**ASSIGNMENT 1:** Translate this sentence from the passage on cognitive load into Spanish: "Learning and teaching are two faces of the same coin."

**PASSAGE SHOWN:**
The extraneous load is the load in our working memories which makes building schemas difficult in our long term memory. To come back to Fred Brook, it’s what he calls the “accidental complexity” in the paper cited above: complexity which could (and should) be avoided. This complexity is often created by the developers themselves (who didn’t find the better solution).

Extraneous load needs to be avoided, for developers to build accurate schemas in their long term memory more easily. We’ll see later in this article some ways to do exactly that.

The Germane Load

The germane load is the opposite of the extraneous load. It’s the cognitive load helping creating schemas. We want a low amount of extraneous load when we learn, but a high level of germane load.

Now that we’ve defined what we want and what we don’t, how do we improve our learning skills?

How To Learn More Effectively?

Learning and teaching are two faces of the same coin.

The audience looks know quite tired. It has been a lot of information at once, and Davina knows it. She tries to summarize:

“We lack natural cognitive tools to perform complex reasoning; more precisely, we can’t juggle with a lot of information at once, unless we’ve access to schemas we’ve created before, in our long-term memory. These schema can be complex, but at the same time they’re not heavy cognitive load for our working memory.”

**DATA TO EXAMINE:**
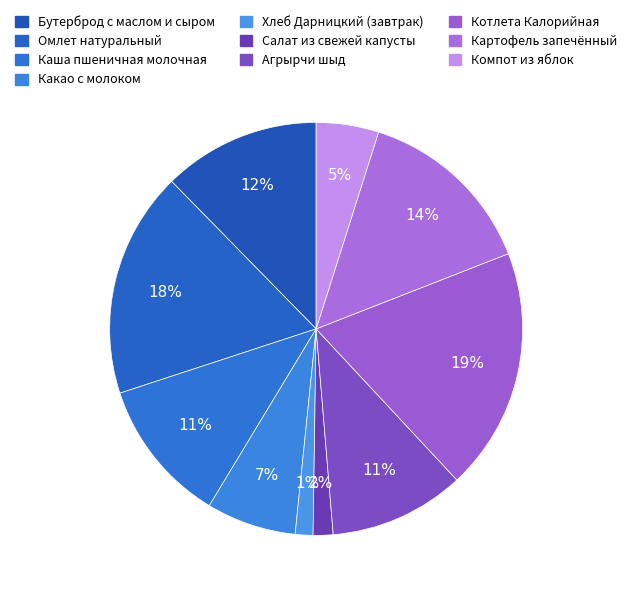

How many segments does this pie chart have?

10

==

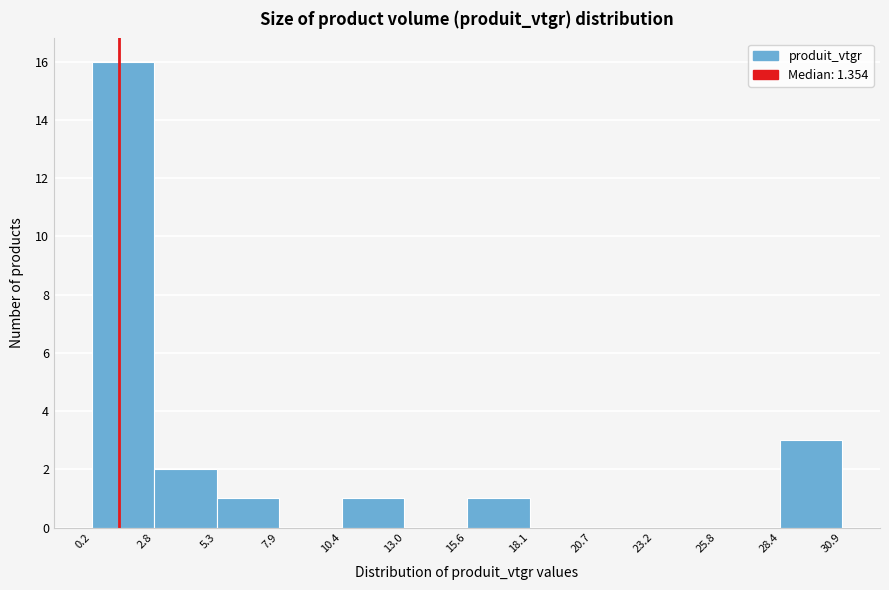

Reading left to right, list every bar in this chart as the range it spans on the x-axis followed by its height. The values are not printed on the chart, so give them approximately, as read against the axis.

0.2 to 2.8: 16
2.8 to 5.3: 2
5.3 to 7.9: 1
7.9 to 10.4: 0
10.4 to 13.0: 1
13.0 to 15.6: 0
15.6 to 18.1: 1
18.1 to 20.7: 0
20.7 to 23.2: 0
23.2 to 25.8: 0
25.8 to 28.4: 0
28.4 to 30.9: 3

--

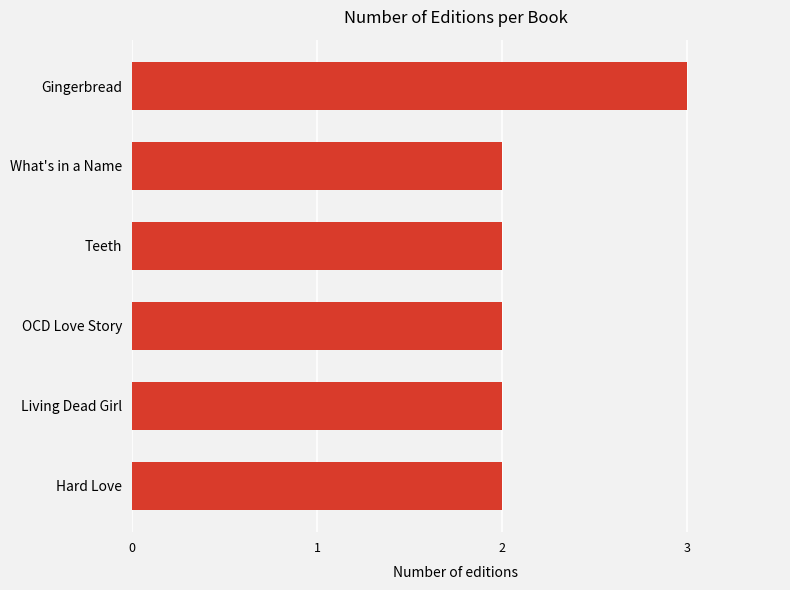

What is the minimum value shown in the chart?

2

**ASSIGNMENT 2:** Output the lines of the listing starting at the line that contains "0.2 to 2.8: 16" and ending at the line that contains "28.4 to 30.9: 3", including both of those lines.

**ANSWER AREA 1:** Aprender y enseñar son dos caras de la misma moneda.

**ANSWER AREA 2:**
0.2 to 2.8: 16
2.8 to 5.3: 2
5.3 to 7.9: 1
7.9 to 10.4: 0
10.4 to 13.0: 1
13.0 to 15.6: 0
15.6 to 18.1: 1
18.1 to 20.7: 0
20.7 to 23.2: 0
23.2 to 25.8: 0
25.8 to 28.4: 0
28.4 to 30.9: 3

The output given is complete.